Suatu ketika saya menuliskan kalimat ini di status Facebook saya, “Jika kau ingin bahagia dalam sebulan, nikahi orang yang kau cintai. Jika engkau ingin berbahagia untuk selama-lamanya, bahagiakan orang yang kau nikahi.”
Hanya butuh waktu beberapa jam, status itu sudah disukai lebih dari 2.000 kali dan dibagikan ratusan orang. Meski di kolom komentar ada beberapa orang yang bertanya-tanya dan tak sependapat, saya kira lebih banyak yang relate dengan kalimat yang saya tuliskan itu. Karena satu dan lain alasan, tentu saja.
Saya menuliskan kalimat itu sungguh-sungguh. Pernikahan memang tak pernah menjadi sesuatu yang mudah dan biasa-biasa saja. Jika Anda mencari kebahagiaan dengan menikah, mungkin Anda salah. Pernikahan hanya akan memberikan Anda kebahagiaan yang pendek.
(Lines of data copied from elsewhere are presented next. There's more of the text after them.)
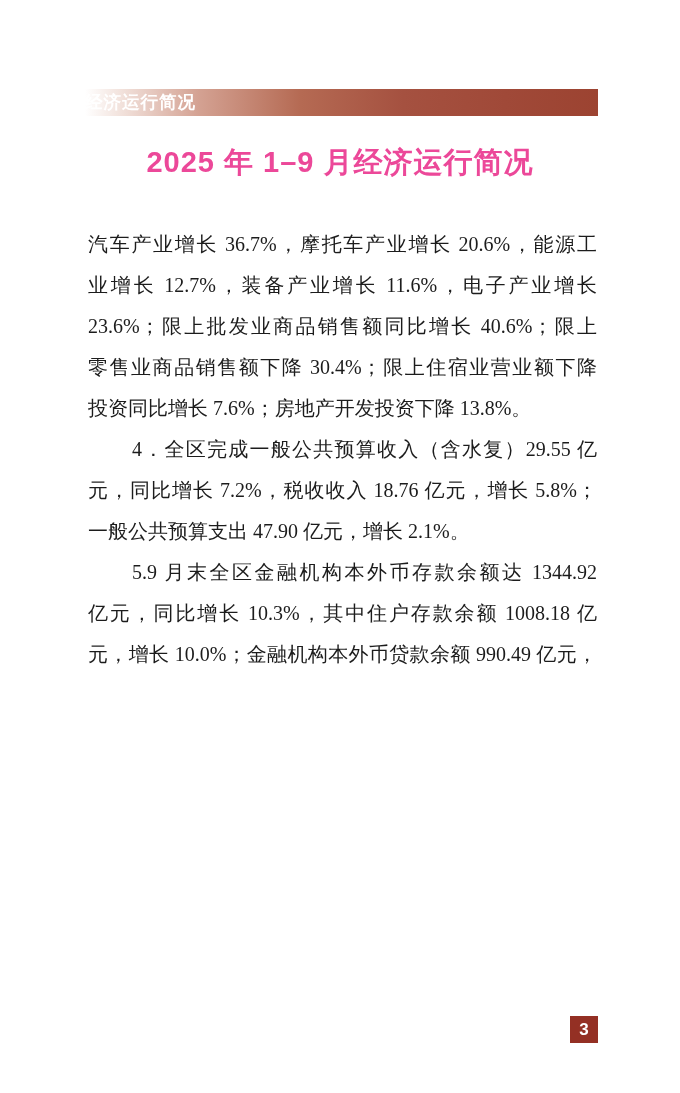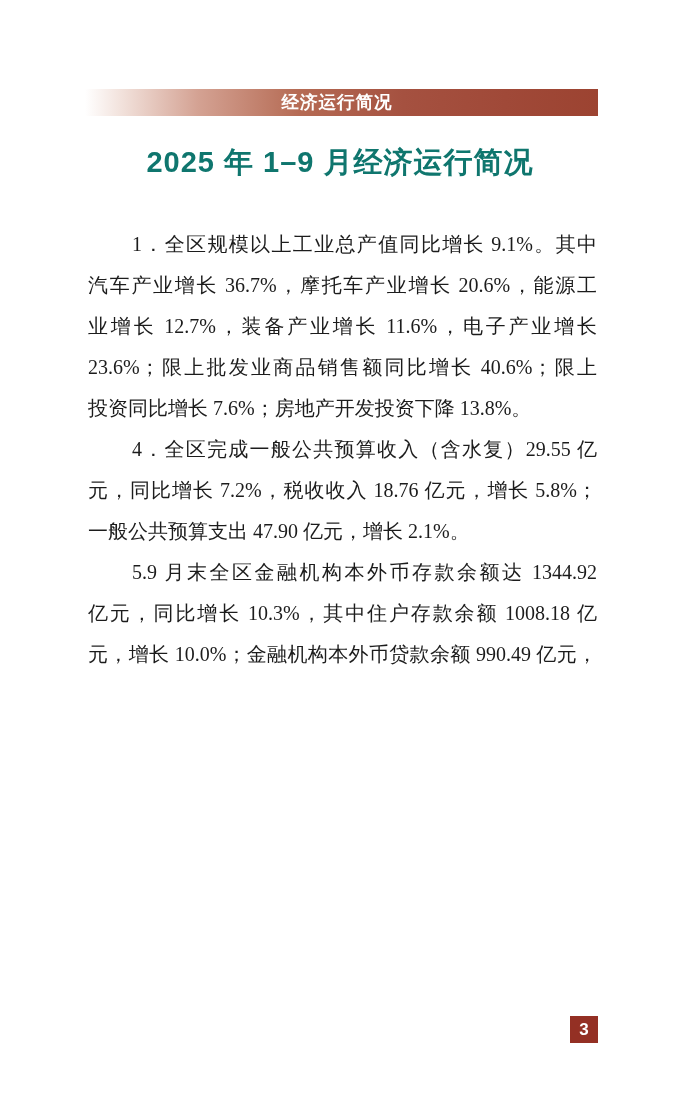--- a/index.html
+++ b/index.html
@@ -16,41 +16,41 @@
   .header-bar {
     position: absolute;
     left: 85px;
     top: 89px;
     width: 513px;
     height: 27px;
     background: linear-gradient(to right,
       #ffffff 0%, #f2e2dc 7%, #d4a293 22%, #b56a53 42%, #a55140 62%, #a04938 82%, #9c4331 100%);
     display: flex;
     align-items: center;
-    justify-content: center;
+    justify-content: flex-start;
     padding-right: 9px;
   }
   .header-label {
     font-family: "Liberation Sans", sans-serif;
     font-weight: bold;
     font-size: 17.5px;
     color: #ffffff;
     letter-spacing: 1px;
     line-height: 1;
   }
   .doc-title {
     position: absolute;
     left: 0;
     top: 143px;
     width: 680px;
     text-align: center;
     font-family: "Liberation Sans", sans-serif;
     font-weight: bold;
     font-size: 29px;
-    color: #0f766e;
+    color: #ec4899;
     letter-spacing: 1px;
   }
   .doc-body {
     position: absolute;
     left: 88px;
     top: 224px;
     width: 509px;
     font-size: 20px;
     line-height: 41px;
   }
@@ -89,27 +89,27 @@
 
   <div class="header-bar">
     <span class="header-label">经济运行简况</span>
   </div>
 
   <div class="doc-title">2025 年 1–9 月经济运行简况</div>
 
   <div class="doc-body">
 
     <div class="para">
-      <div class="line indent">1．全区规模以上工业总产值同比增长 9.1%。其中</div>
       <div class="line">汽车产业增长 36.7%，摩托车产业增长 20.6%，能源工</div>
       <div class="line">业增长 12.7%，装备产业增长 11.6%，电子产业增长</div>
     </div>
 
     <div class="para">
       <div class="line">23.6%；限上批发业商品销售额同比增长 40.6%；限上</div>
+      <div class="line">零售业商品销售额下降 30.4%；限上住宿业营业额下降</div>
     </div>
 
     <div class="para">
       <div class="line last">投资同比增长 7.6%；房地产开发投资下降 13.8%。</div>
     </div>
 
     <div class="para">
       <div class="line indent">4．全区完成一般公共预算收入（含水复）29.55 亿</div>
       <div class="line">元，同比增长 7.2%，税收收入 18.76 亿元，增长 5.8%；</div>
       <div class="line last">一般公共预算支出 47.90 亿元，增长 2.1%。</div>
Konon, seminggu atau paling lama sebulan saja… sepanjang bulan madu. Setelah itu, segalanya jadi berat dan kurang menyenangkan.
Tiba-tiba Anda sadar bahwa pasangan yang Anda nikahi memiliki banyak kekurangan. Lalu ketika kalian saling komplain soal ini atau itu, kalian sadar bahwa ada banyak ketidakcocokan. Banyak pengantin baru yang sebelumnya saling kenal bertanya-tanya, “Setelah menikah, kok jadi sering berantem, ya?” Memang begitu kenyataannya. Belum lagi pernikahan memberi kita tanggung jawab lebih, kewajiban lebih, beban lebih, masalah lebih….
Demikianlah, pernikahan tak pernah sesederhana tentang melegalkan hubungan badan, bukan? Jika hanya itu yang dicari, mungkin Anda akan mendapatkannya. Tetapi, jika Anda mencari kebahagiaan melalui pernikahan, Anda harus memikirkannya dua kali.
Satu-satunya cara untuk menciptakan sebuah pernikahan yang bahagia adalah dengan menjalin ‘cinta yang sadar’. Cinta yang sadar adalah cinta yang mengerti bahwa segalanya tidak akan berjalan mulus-mulus saja, bahwa saling mengerti adalah formula terbaik untuk saling menerima, bahwa kebahagiaan adalah sesuatu yang harus diperjuangkan.
Mencintai secara sadar adalah ketika kita mengatakan kepada pasangan sah kita, “Aku mencintaimu dengan cara berhenti mengandaikan semua hal baik yang tak ada pada dirimu, dan memaafkan semua hal buruk yang ada pada dirimu.”